Since I'm in Berlin, encounters with history are very often. More or less recent, problematic or less problematic, this city is a good destination for all those with an interest in the past. What I find very often ironic is the extent of the past transferred into present, mostly in the Eastern side of the city. Probably it's available for the East side of Germany, but didn't have enough time to fully explore this approach.
As somebody born and raised in Eastern Europe, I don't find any sympathy for the youngsters with red stars on their T-Shirts or pledging for a communist world, they heard it's a kind of paradise on earth. Perhaps they hope that in communism nobody's working and the state is changing into a motherly Hartz IV. In this scenario, their happy communist world is looking more as a hippy vision of a carefree society whose members are forever young.

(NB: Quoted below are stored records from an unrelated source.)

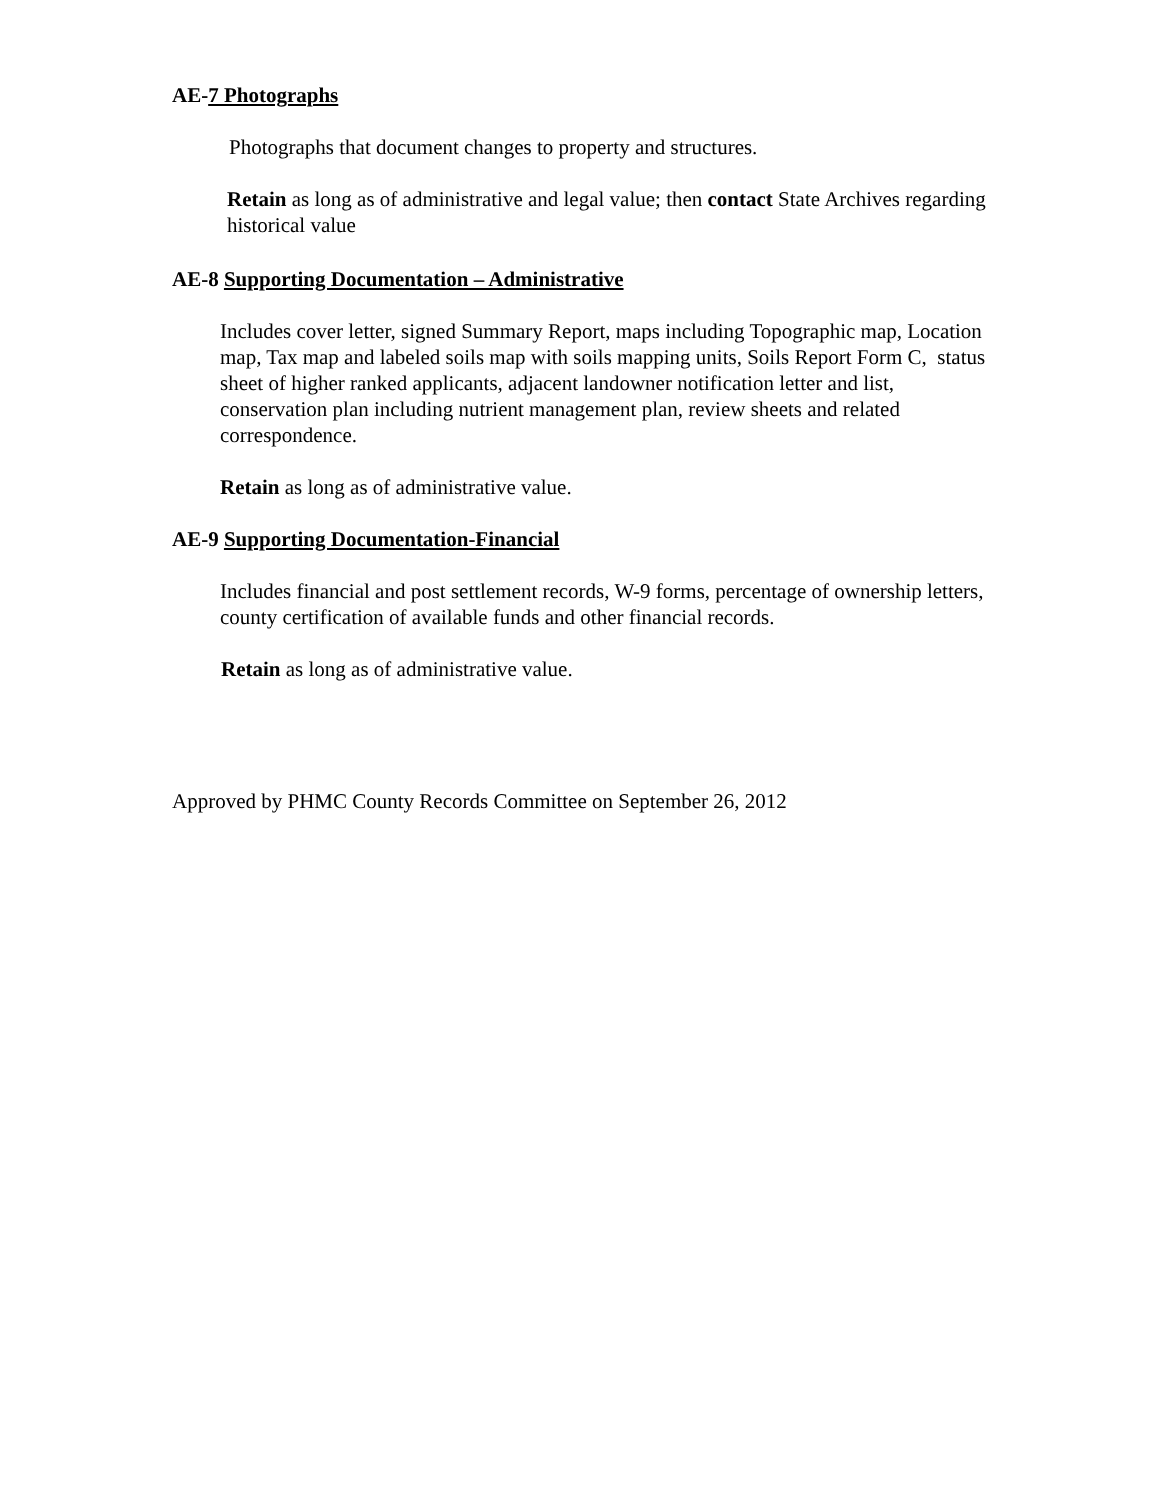AE-7 Photographs
Photographs that document changes to property and structures.
Retain as long as of administrative and legal value; then contact State Archives regarding historical value
AE-8 Supporting Documentation – Administrative
Includes cover letter, signed Summary Report, maps including Topographic map, Location map, Tax map and labeled soils map with soils mapping units, Soils Report Form C, status sheet of higher ranked applicants, adjacent landowner notification letter and list, conservation plan including nutrient management plan, review sheets and related correspondence.
Retain as long as of administrative value.
AE-9 Supporting Documentation-Financial
Includes financial and post settlement records, W-9 forms, percentage of ownership letters, county certification of available funds and other financial records.
Retain as long as of administrative value.
Approved by PHMC County Records Committee on September 26, 2012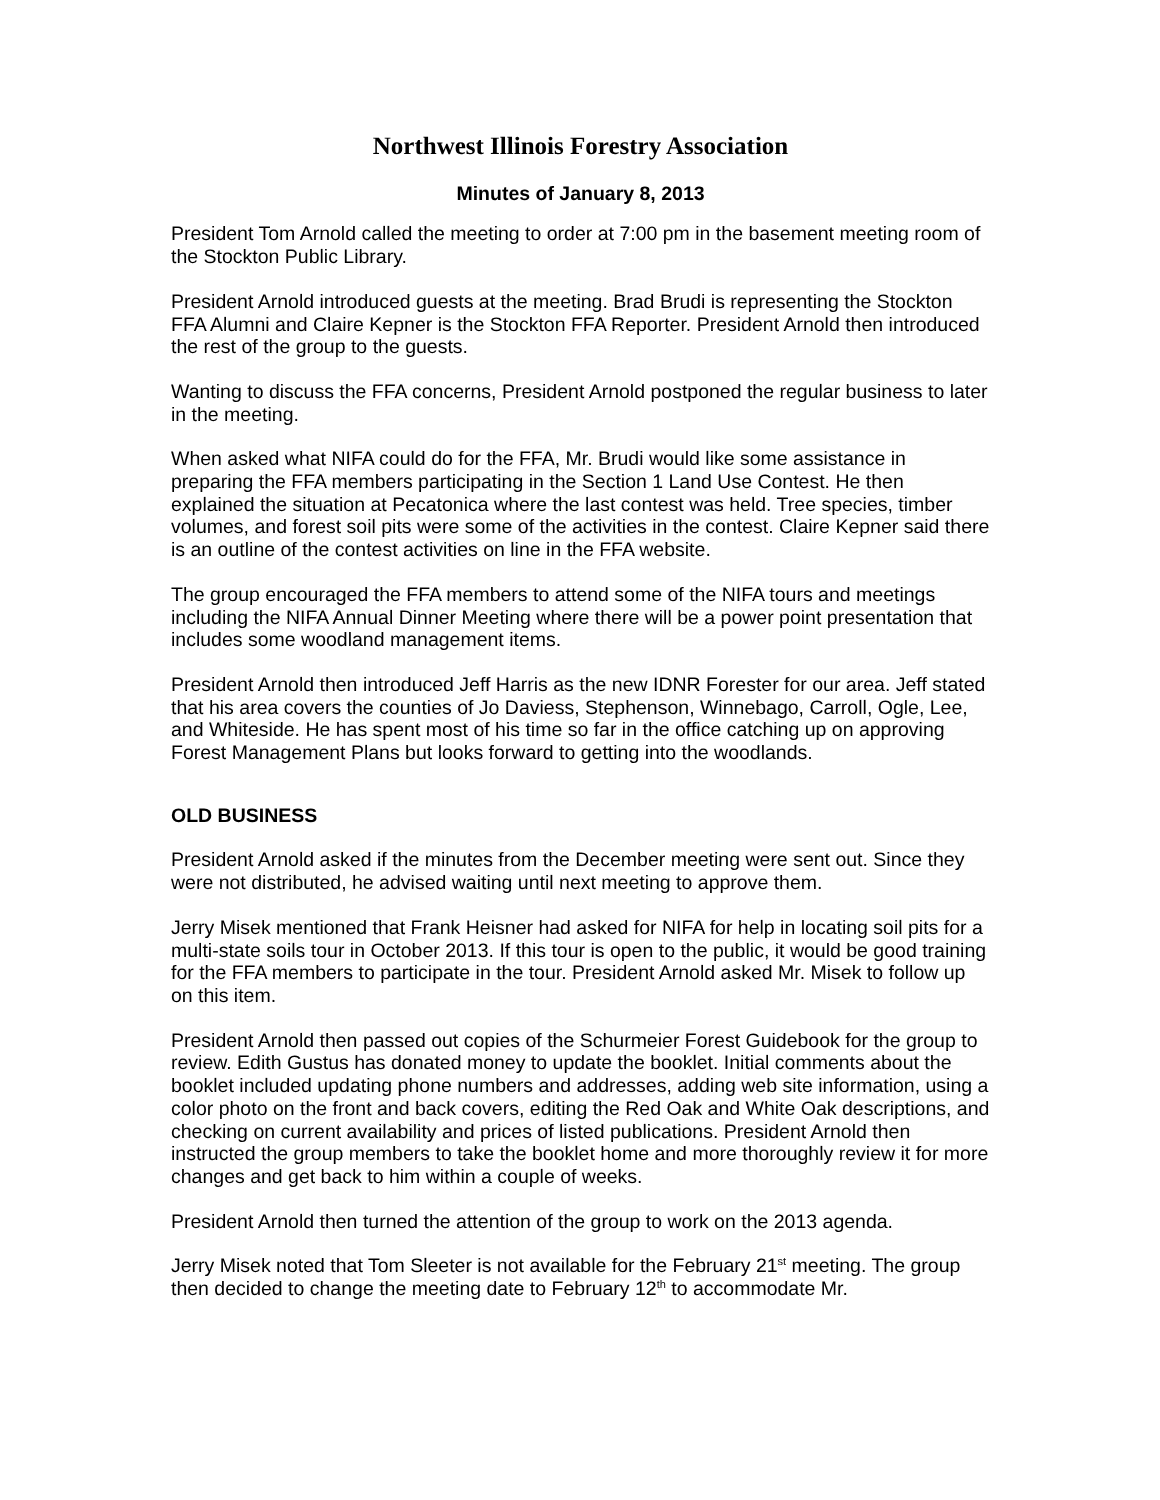Northwest Illinois Forestry Association
Minutes of January 8, 2013
President Tom Arnold called the meeting to order at 7:00 pm in the basement meeting room of the Stockton Public Library.
President Arnold introduced guests at the meeting. Brad Brudi is representing the Stockton FFA Alumni and Claire Kepner is the Stockton FFA Reporter. President Arnold then introduced the rest of the group to the guests.
Wanting to discuss the FFA concerns, President Arnold postponed the regular business to later in the meeting.
When asked what NIFA could do for the FFA, Mr. Brudi would like some assistance in preparing the FFA members participating in the Section 1 Land Use Contest. He then explained the situation at Pecatonica where the last contest was held. Tree species, timber volumes, and forest soil pits were some of the activities in the contest. Claire Kepner said there is an outline of the contest activities on line in the FFA website.
The group encouraged the FFA members to attend some of the NIFA tours and meetings including the NIFA Annual Dinner Meeting where there will be a power point presentation that includes some woodland management items.
President Arnold then introduced Jeff Harris as the new IDNR Forester for our area. Jeff stated that his area covers the counties of Jo Daviess, Stephenson, Winnebago, Carroll, Ogle, Lee, and Whiteside. He has spent most of his time so far in the office catching up on approving Forest Management Plans but looks forward to getting into the woodlands.
OLD BUSINESS
President Arnold asked if the minutes from the December meeting were sent out. Since they were not distributed, he advised waiting until next meeting to approve them.
Jerry Misek mentioned that Frank Heisner had asked for NIFA for help in locating soil pits for a multi-state soils tour in October 2013. If this tour is open to the public, it would be good training for the FFA members to participate in the tour. President Arnold asked Mr. Misek to follow up on this item.
President Arnold then passed out copies of the Schurmeier Forest Guidebook for the group to review. Edith Gustus has donated money to update the booklet. Initial comments about the booklet included updating phone numbers and addresses, adding web site information, using a color photo on the front and back covers, editing the Red Oak and White Oak descriptions, and checking on current availability and prices of listed publications. President Arnold then instructed the group members to take the booklet home and more thoroughly review it for more changes and get back to him within a couple of weeks.
President Arnold then turned the attention of the group to work on the 2013 agenda.
Jerry Misek noted that Tom Sleeter is not available for the February 21<sup>st</sup> meeting. The group then decided to change the meeting date to February 12<sup>th</sup> to accommodate Mr.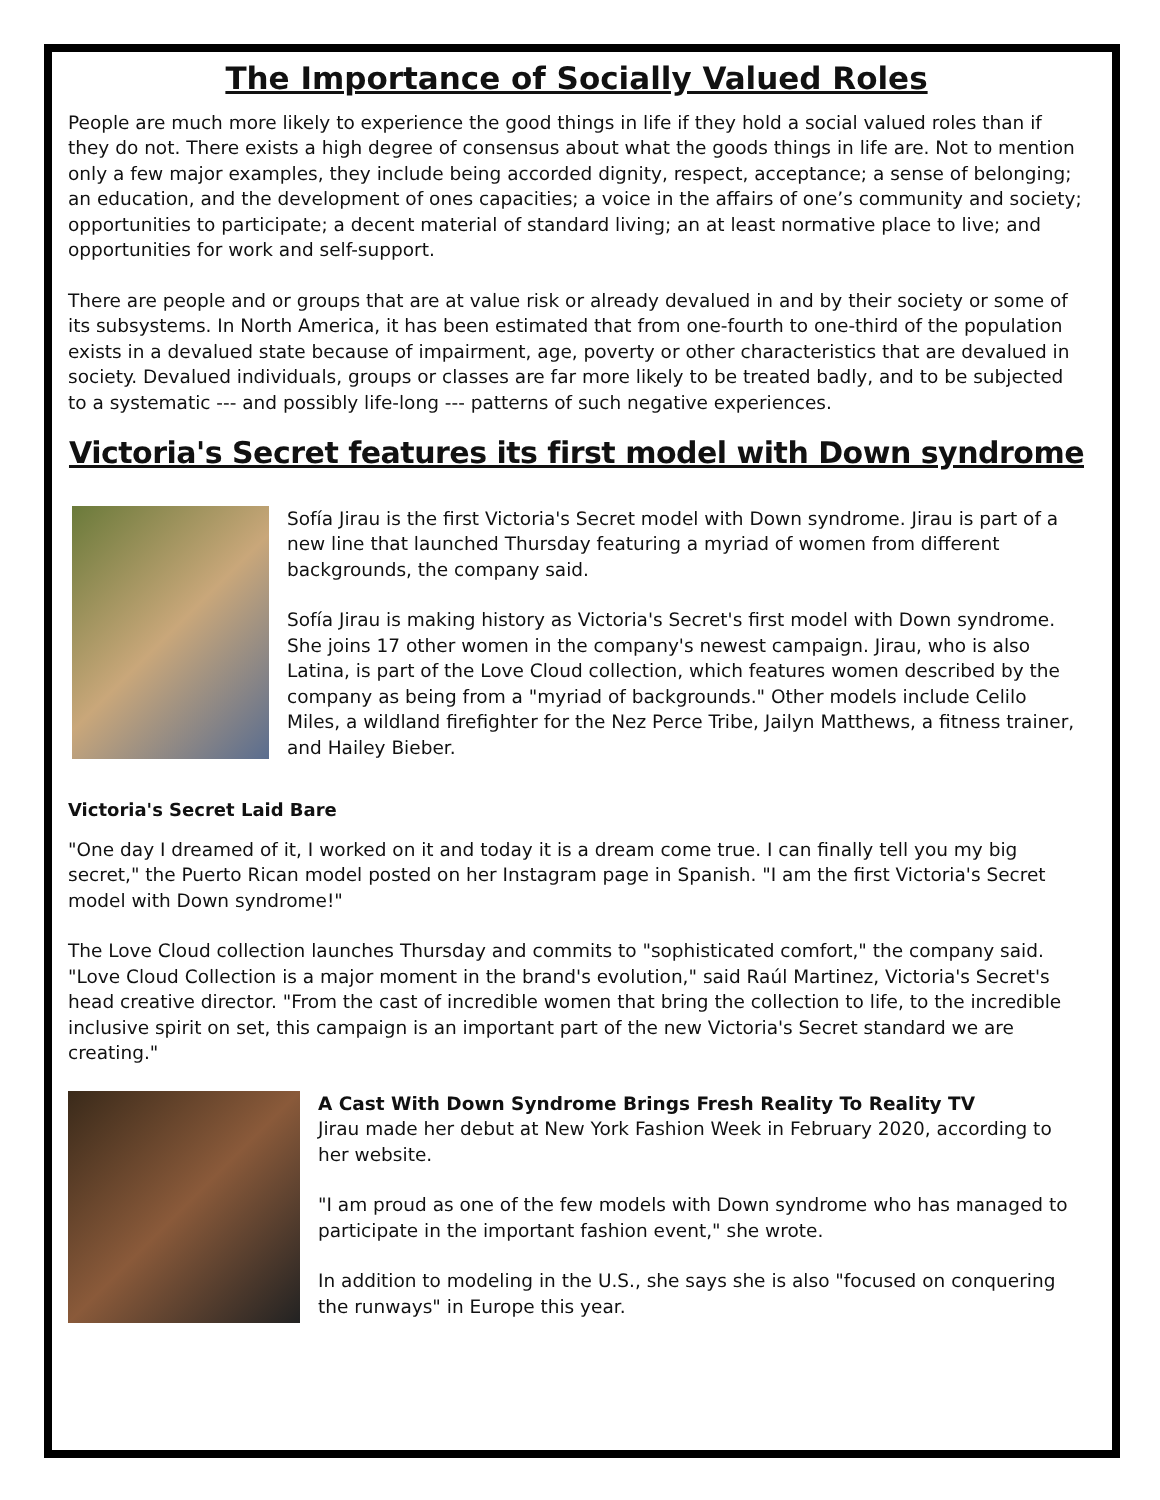The Importance of Socially Valued Roles
People are much more likely to experience the good things in life if they hold a social valued roles than if they do not. There exists a high degree of consensus about what the goods things in life are. Not to mention only a few major examples, they include being accorded dignity, respect, acceptance; a sense of belonging; an education, and the development of ones capacities; a voice in the affairs of one’s community and society; opportunities to participate; a decent material of standard living; an at least normative place to live; and opportunities for work and self-support.
There are people and or groups that are at value risk or already devalued in and by their society or some of its subsystems. In North America, it has been estimated that from one-fourth to one-third of the population exists in a devalued state because of impairment, age, poverty or other characteristics that are devalued in society. Devalued individuals, groups or classes are far more likely to be treated badly, and to be subjected to a systematic --- and possibly life-long --- patterns of such negative experiences.
Victoria's Secret features its first model with Down syndrome
Sofía Jirau is the first Victoria's Secret model with Down syndrome. Jirau is part of a new line that launched Thursday featuring a myriad of women from different backgrounds, the company said.
Sofía Jirau is making history as Victoria's Secret's first model with Down syndrome. She joins 17 other women in the company's newest campaign. Jirau, who is also Latina, is part of the Love Cloud collection, which features women described by the company as being from a "myriad of backgrounds." Other models include Celilo Miles, a wildland firefighter for the Nez Perce Tribe, Jailyn Matthews, a fitness trainer, and Hailey Bieber.
Victoria's Secret Laid Bare
"One day I dreamed of it, I worked on it and today it is a dream come true. I can finally tell you my big secret," the Puerto Rican model posted on her Instagram page in Spanish. "I am the first Victoria's Secret model with Down syndrome!"
The Love Cloud collection launches Thursday and commits to "sophisticated comfort," the company said. "Love Cloud Collection is a major moment in the brand's evolution," said Raúl Martinez, Victoria's Secret's head creative director. "From the cast of incredible women that bring the collection to life, to the incredible inclusive spirit on set, this campaign is an important part of the new Victoria's Secret standard we are creating."
A Cast With Down Syndrome Brings Fresh Reality To Reality TV
Jirau made her debut at New York Fashion Week in February 2020, according to her website.
"I am proud as one of the few models with Down syndrome who has managed to participate in the important fashion event," she wrote.
In addition to modeling in the U.S., she says she is also "focused on conquering the runways" in Europe this year.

Maybe they based upon a serious ideological corpus, but given the historical reality of the communism everywhere, I can't take seriously the blind followers of such craziness.
In fact, I tried to be as literary as possible, after seeing quite often billboards with conferences on Trotsky, anti-"imperialistic" statements and various other "third world" statements - the Middle East is, again, the favorite "area of expertise", as it used to be during the very red years of the Cold War. In a way, I'm happy for them all for not living anymore in a Berlin split and guarded by barbed wire.
The following images were taken in March 2011. I repeat again, for the record: March 2011. Junge Welt is the newspaper of Linke, a leftist party, publishing extensive articles on the "road to communism". I don't wish them any kind of luck.